Nota de prova Cor: Âmbar. Aroma: Essências florais, alperce, avelãs, mel, casca de laranja cristalizada e caramelo. Paladar: Muito frutado, crocante, um equilíbrio excecional, uma relação de açúcar/ácido fora do normal, macio, complexo e com alguma untuosidade. Final de Prova: Muito longo
Produtor José Maria da Fonseca
Solo Argilo-Calcário e arenoso
Sugestão de Acompanhamento Deve ser consumido como aperitivo.
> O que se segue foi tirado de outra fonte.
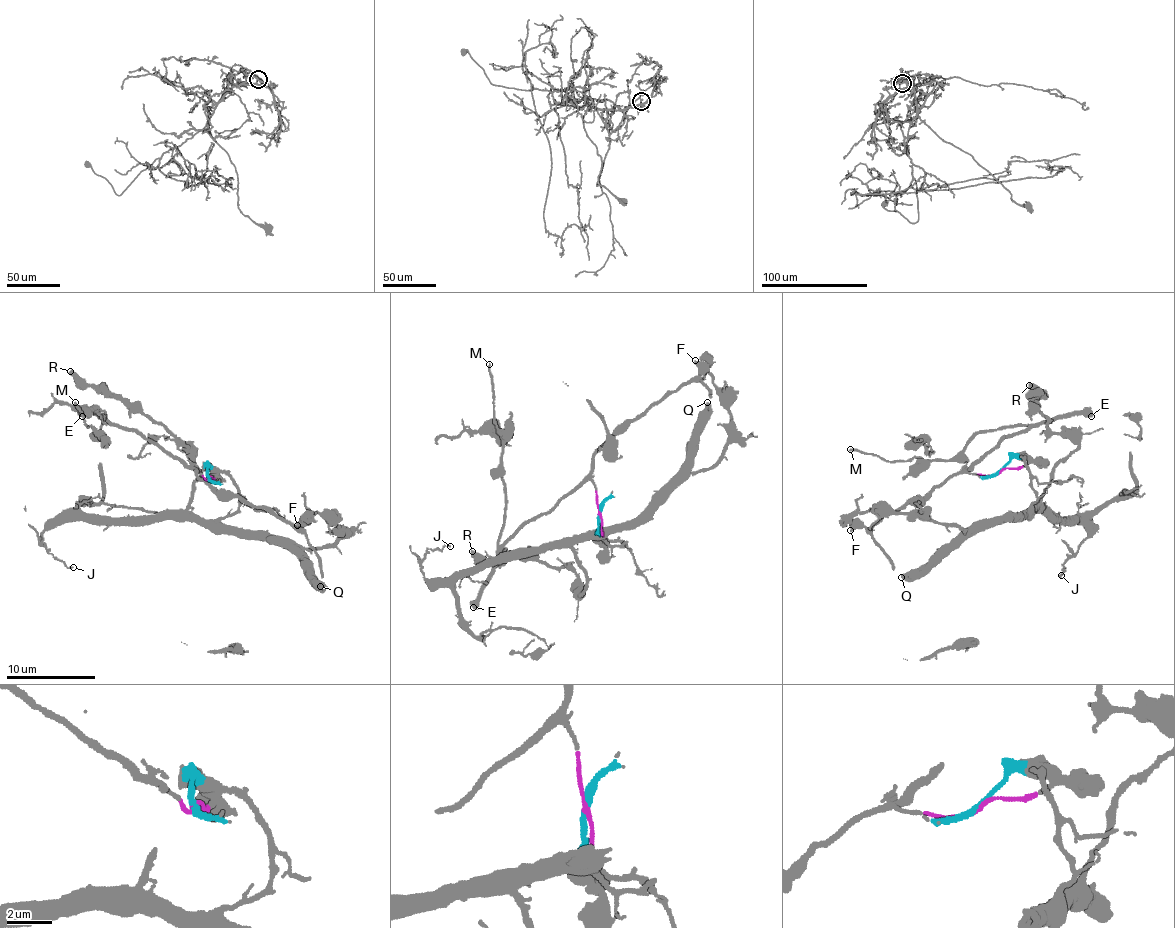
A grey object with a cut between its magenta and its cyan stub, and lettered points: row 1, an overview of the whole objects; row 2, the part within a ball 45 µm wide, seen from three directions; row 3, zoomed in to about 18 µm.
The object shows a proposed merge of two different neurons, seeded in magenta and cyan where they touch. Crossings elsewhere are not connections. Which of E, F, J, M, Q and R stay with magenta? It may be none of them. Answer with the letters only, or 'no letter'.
E, F, M

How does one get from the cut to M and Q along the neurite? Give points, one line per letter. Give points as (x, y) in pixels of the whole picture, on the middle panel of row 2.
M: (600, 513), (596, 485), (583, 480), (497, 543), (506, 497), (489, 364)
Q: (600, 513), (599, 531), (625, 543), (612, 546), (603, 537), (636, 522), (659, 496), (679, 470), (707, 402)

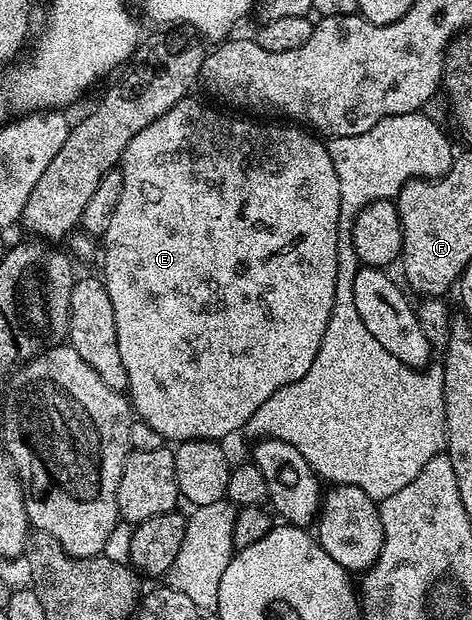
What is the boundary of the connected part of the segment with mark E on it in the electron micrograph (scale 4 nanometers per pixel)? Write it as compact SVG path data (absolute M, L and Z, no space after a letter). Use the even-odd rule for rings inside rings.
M192 99L179 100L170 106L170 110L166 110L166 114L162 114L162 118L154 118L150 126L138 130L138 134L130 138L130 146L126 146L124 157L118 165L122 174L122 198L118 198L114 218L110 218L110 226L106 226L102 237L102 279L106 294L110 294L110 303L114 306L118 354L122 354L122 366L126 366L126 395L133 413L154 426L166 442L224 442L239 428L240 431L247 429L254 410L258 410L270 394L282 390L282 386L298 382L298 378L310 370L314 358L318 358L318 346L322 346L322 334L326 334L326 322L330 322L330 310L334 310L334 290L338 278L338 177L327 143L311 131L288 122L255 124L252 120L243 120L240 117L243 115L227 116L200 100Z

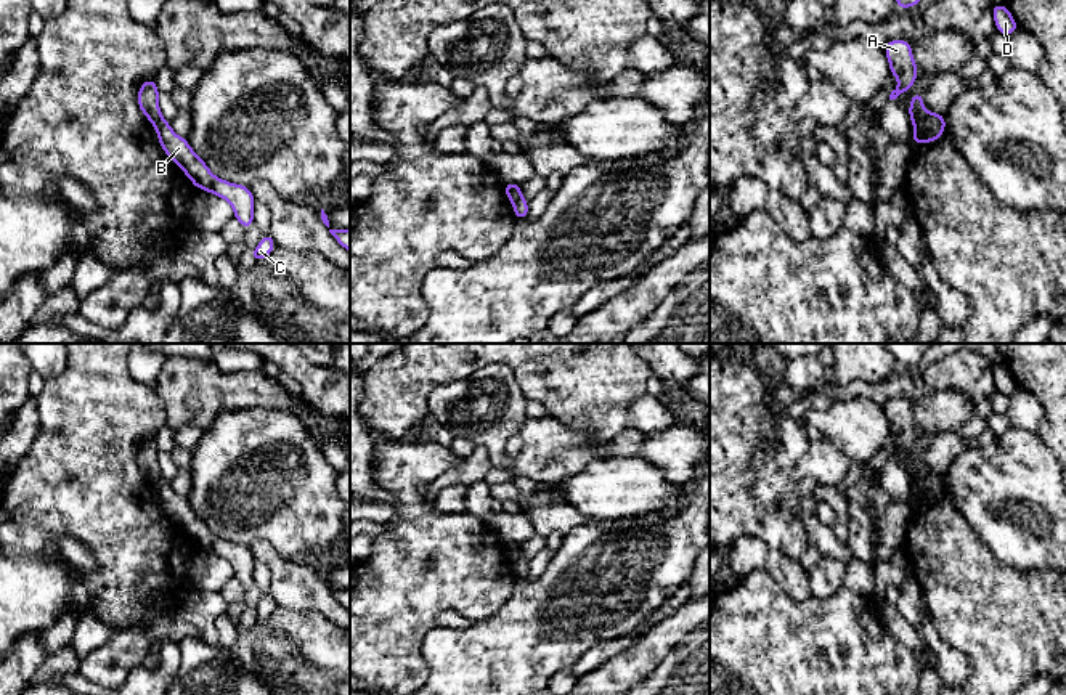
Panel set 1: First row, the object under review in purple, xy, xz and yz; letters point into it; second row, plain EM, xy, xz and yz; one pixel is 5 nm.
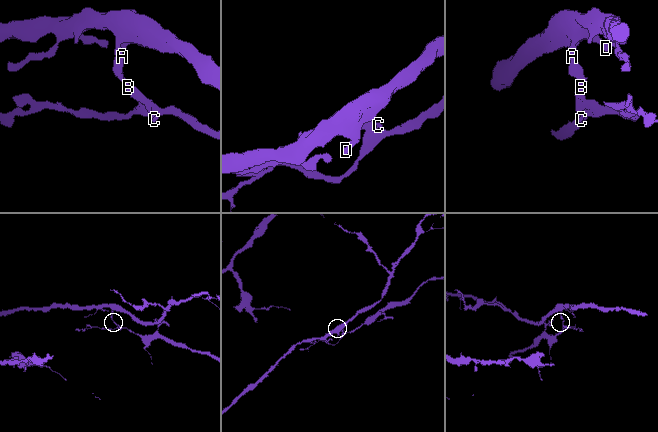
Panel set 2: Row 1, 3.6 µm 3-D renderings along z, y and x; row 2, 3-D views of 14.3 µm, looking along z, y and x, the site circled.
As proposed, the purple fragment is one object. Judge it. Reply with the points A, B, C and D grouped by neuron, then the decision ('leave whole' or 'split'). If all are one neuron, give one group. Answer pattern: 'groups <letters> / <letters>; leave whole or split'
groups A D / B C; split

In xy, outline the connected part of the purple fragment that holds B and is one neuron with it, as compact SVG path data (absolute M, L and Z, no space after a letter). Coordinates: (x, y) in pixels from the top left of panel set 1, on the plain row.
M161 477L154 485L164 512L183 530L197 549L212 552L231 563L234 578L249 589L254 584L255 559L249 546L230 543L215 536L207 523L191 509L186 498L177 494Z

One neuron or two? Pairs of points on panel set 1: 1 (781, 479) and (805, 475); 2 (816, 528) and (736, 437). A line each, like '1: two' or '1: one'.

Vinificação Com base num vinho generoso Moscatel Roxo de Setúbal 2005 com 18% volume de álcool e com um açúcar residual de 244 g/l deu-se início a um trabalho árduo de enologia. Desalcoolizou-se o vinho para 5% vol. através da maquina australiana “Spinning Cone”, (uma destilação a baixa temperatura e em vácuo). De seguida procedeu-se a uma segunda fermentação em cuba fechada. Daqui resultou um vinho com 8,5% de álcool, 185 g/l açúcar residual, uma acidez de 4 g/l e um teor de CO2 de 3 atmosferas. Devido à grande viscosidade do vinho, a libertação de bolhas não é visível. No entanto, são percetíveis no paladar, dando o crocante, tão normal em vinhos espumantes. A viscosidade é de tal forma elevada que não é necessária uma rolha de espumante e que com um saca-rolhas normal é retirada com facilidade.
Estilo Espumante Licoroso
Região Península de Setúbal
Temperatura de Consumo Deve ser servido a uma temperatura de 16ºC.